Mengekspresikan Kemarahan

Saya lagi kacau beliau nih. Kacau, secara emosional. Saya heran, karena hal-hal kecil nan sepele saya jadi mudah kesal, mudah marah, juga mudah nangis. Yang terakhir ini yang paling saya tidak suka, karena 'kelihatan'...

Sekedar kesal, saya bisa tahan.
Sampai tahap marah, bisa disembunyikan.

Tapi kalau sudah nangis, mau gimana lagi. Diusap-usap supaya airnya tidak menggenang, percuma, karena bekasnya toh kelihatan. Berkilapan di pipi. Belum lagi mata yang berubah merah.

Kalau nangisnya masih dengan gaya anggun, ora opo-opo. Tanpa suara, cuma air saja tiba-tiba mengalir di pipi. Melankolis, yang lihat juga pasti ikutan sedih dan ingin menenangkan.
━━━━━━━━
Rumusan Soal:
Jawablah pertanyaan berikut berdasarkan teks bacaan tentang mengekspresikan kemarahan di atas.
1. Menurut teks, tahap perasaan apa yang masih bisa disembunyikan?
2. Selain bekas air mata di pipi, perubahan apa pada mata yang disebutkan ketika menangis?
3. Apa yang tidak ada dalam tangisan bergaya anggun?
━━━━━━━━
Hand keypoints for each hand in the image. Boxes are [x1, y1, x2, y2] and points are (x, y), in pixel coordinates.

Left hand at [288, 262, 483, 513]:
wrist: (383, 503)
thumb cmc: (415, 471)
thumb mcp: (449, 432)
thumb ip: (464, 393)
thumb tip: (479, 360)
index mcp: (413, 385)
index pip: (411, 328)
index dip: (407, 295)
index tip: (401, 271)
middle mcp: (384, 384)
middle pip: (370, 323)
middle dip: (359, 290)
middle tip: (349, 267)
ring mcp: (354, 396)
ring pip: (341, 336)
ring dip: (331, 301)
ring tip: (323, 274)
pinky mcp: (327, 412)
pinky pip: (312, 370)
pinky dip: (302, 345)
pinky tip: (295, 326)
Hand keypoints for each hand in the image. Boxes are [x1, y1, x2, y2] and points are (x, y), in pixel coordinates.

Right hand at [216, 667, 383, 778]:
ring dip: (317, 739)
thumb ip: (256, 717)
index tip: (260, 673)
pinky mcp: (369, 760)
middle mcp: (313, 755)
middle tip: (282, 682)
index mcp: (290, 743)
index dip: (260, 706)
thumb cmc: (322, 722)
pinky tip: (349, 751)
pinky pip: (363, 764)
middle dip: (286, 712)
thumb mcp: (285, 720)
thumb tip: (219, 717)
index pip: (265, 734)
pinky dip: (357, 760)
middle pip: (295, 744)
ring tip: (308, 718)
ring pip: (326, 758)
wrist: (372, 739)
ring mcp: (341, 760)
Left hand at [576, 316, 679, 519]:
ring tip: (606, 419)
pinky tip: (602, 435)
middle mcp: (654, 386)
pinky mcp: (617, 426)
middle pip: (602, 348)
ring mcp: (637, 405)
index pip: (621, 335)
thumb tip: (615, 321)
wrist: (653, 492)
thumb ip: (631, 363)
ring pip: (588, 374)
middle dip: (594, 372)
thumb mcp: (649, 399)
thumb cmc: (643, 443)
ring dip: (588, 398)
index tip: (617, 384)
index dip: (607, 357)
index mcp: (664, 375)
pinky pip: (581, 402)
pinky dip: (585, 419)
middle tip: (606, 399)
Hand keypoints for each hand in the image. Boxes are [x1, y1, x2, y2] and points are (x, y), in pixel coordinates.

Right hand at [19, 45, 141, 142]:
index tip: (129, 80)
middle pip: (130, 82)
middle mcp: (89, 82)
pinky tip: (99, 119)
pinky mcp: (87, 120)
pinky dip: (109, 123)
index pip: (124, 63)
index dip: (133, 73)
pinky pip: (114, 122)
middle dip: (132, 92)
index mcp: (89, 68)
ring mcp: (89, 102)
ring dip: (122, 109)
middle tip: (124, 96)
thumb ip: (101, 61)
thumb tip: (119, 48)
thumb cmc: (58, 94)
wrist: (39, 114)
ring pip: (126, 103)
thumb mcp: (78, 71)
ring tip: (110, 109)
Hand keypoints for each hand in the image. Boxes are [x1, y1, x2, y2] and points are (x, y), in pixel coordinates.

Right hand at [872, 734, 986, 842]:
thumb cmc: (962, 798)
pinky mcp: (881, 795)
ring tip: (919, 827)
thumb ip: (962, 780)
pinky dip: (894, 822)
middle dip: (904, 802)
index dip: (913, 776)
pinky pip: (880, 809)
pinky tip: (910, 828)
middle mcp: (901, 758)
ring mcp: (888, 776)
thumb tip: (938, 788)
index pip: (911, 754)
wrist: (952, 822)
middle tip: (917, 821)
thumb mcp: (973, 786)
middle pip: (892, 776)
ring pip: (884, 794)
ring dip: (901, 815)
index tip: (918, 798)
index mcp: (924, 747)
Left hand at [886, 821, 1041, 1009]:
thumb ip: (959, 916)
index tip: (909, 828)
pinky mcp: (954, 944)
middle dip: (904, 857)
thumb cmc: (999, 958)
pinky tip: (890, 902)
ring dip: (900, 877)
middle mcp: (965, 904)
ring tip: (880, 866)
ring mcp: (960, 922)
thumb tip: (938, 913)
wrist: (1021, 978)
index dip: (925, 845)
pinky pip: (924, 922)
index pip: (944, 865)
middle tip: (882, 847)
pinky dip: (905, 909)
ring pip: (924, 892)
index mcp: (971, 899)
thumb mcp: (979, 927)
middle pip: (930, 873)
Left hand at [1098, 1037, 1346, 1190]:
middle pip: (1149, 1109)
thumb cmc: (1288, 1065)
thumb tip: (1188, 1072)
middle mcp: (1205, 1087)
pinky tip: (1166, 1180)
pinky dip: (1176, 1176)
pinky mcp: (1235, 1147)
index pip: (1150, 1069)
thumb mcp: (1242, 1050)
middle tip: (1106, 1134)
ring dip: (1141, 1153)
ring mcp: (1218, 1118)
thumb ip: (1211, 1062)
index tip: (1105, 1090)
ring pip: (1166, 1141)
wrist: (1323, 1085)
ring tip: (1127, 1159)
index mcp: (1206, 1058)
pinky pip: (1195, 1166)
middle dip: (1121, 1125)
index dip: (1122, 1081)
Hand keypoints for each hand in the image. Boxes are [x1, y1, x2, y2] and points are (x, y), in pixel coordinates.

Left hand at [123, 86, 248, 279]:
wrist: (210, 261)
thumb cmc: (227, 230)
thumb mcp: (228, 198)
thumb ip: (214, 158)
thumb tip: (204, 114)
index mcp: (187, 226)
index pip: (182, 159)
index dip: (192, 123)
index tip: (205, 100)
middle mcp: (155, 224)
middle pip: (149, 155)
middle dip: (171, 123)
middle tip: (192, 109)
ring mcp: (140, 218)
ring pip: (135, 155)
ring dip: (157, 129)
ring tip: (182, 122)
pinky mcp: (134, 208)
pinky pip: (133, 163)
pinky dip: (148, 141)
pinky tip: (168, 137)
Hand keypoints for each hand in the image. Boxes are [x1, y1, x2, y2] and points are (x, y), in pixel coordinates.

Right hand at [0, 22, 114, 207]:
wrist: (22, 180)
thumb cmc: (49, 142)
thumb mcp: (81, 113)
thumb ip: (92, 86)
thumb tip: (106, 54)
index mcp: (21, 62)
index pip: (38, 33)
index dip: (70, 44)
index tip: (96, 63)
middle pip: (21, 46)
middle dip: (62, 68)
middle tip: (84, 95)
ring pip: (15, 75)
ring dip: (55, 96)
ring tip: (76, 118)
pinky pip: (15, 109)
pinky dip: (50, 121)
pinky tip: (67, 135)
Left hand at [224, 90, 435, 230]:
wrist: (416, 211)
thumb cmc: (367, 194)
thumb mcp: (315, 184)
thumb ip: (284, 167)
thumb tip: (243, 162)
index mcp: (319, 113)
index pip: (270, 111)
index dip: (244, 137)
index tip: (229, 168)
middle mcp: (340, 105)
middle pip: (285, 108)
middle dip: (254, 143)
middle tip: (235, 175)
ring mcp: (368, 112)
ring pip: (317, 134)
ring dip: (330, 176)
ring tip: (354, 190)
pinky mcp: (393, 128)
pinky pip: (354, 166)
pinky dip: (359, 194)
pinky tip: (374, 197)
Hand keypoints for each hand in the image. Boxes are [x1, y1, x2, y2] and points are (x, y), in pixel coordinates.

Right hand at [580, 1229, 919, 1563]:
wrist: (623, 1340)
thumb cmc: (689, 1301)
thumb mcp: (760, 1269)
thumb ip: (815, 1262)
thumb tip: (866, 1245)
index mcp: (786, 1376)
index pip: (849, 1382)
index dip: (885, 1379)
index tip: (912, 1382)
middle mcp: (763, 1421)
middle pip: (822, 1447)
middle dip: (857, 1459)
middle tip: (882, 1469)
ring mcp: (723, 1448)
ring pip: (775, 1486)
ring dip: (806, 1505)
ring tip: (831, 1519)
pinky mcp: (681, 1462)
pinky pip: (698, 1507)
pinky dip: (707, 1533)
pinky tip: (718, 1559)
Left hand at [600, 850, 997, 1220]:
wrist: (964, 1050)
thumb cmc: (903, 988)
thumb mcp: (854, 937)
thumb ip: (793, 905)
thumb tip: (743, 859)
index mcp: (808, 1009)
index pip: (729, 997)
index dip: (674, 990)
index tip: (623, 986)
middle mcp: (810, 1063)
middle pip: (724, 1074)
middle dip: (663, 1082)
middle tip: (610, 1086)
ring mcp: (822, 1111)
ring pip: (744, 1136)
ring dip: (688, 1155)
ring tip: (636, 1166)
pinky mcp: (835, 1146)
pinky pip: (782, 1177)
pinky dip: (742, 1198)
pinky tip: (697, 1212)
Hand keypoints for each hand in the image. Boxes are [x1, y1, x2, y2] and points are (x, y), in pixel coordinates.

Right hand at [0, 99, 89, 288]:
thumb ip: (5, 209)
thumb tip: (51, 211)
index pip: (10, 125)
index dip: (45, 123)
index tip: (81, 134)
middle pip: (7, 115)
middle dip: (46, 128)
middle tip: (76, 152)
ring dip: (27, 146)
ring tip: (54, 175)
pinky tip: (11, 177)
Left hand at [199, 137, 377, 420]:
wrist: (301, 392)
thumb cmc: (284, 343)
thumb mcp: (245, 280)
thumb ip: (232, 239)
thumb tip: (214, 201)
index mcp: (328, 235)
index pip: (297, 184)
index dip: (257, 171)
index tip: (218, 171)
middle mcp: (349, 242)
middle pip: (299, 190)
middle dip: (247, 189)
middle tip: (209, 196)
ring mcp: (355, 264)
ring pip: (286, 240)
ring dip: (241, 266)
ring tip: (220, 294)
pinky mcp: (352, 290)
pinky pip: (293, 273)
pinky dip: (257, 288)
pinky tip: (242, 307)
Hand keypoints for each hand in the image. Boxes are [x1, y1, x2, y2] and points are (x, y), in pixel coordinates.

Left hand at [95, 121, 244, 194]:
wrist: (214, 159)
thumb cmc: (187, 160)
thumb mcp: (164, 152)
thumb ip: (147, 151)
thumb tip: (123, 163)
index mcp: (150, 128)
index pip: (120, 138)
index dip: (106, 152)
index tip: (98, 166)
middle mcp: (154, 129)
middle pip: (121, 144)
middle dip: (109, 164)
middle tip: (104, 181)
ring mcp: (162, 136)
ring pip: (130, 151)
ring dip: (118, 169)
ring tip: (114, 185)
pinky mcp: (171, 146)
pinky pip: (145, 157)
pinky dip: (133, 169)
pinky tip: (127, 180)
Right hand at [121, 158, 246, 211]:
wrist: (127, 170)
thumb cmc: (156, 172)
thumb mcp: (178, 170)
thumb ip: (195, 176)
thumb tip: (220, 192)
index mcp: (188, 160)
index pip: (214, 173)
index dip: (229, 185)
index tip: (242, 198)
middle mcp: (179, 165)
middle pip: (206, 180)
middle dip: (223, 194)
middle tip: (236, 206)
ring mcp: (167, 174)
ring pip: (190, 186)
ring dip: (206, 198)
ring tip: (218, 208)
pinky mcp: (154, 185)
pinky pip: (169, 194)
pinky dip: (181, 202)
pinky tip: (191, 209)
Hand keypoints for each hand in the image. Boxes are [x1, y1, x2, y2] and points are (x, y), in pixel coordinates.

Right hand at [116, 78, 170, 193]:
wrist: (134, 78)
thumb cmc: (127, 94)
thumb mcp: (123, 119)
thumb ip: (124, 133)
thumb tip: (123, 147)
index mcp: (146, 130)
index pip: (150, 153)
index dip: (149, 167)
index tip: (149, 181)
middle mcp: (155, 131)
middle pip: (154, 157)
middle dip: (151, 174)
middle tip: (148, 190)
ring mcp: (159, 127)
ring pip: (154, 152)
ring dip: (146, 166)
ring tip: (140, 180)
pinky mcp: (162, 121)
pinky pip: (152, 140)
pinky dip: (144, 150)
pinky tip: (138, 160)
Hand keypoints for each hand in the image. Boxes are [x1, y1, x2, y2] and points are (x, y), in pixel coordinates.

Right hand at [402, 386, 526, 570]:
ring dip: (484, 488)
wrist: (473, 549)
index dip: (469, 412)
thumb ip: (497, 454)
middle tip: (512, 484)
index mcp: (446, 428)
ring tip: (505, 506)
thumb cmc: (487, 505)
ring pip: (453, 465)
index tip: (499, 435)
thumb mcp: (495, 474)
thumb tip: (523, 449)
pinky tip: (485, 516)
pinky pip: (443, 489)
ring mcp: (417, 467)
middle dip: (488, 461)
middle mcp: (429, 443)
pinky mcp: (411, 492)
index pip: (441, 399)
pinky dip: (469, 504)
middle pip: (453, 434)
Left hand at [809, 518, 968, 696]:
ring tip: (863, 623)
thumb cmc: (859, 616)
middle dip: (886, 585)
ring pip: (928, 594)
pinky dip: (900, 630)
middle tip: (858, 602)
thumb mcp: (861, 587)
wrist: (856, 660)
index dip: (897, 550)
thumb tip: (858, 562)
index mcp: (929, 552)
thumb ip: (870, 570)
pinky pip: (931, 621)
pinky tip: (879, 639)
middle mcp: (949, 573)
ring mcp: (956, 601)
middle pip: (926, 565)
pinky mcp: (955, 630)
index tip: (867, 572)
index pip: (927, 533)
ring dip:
━━━━━━━━
Jawaban:
1. Marah.
2. Mata berubah merah.
3. Suara.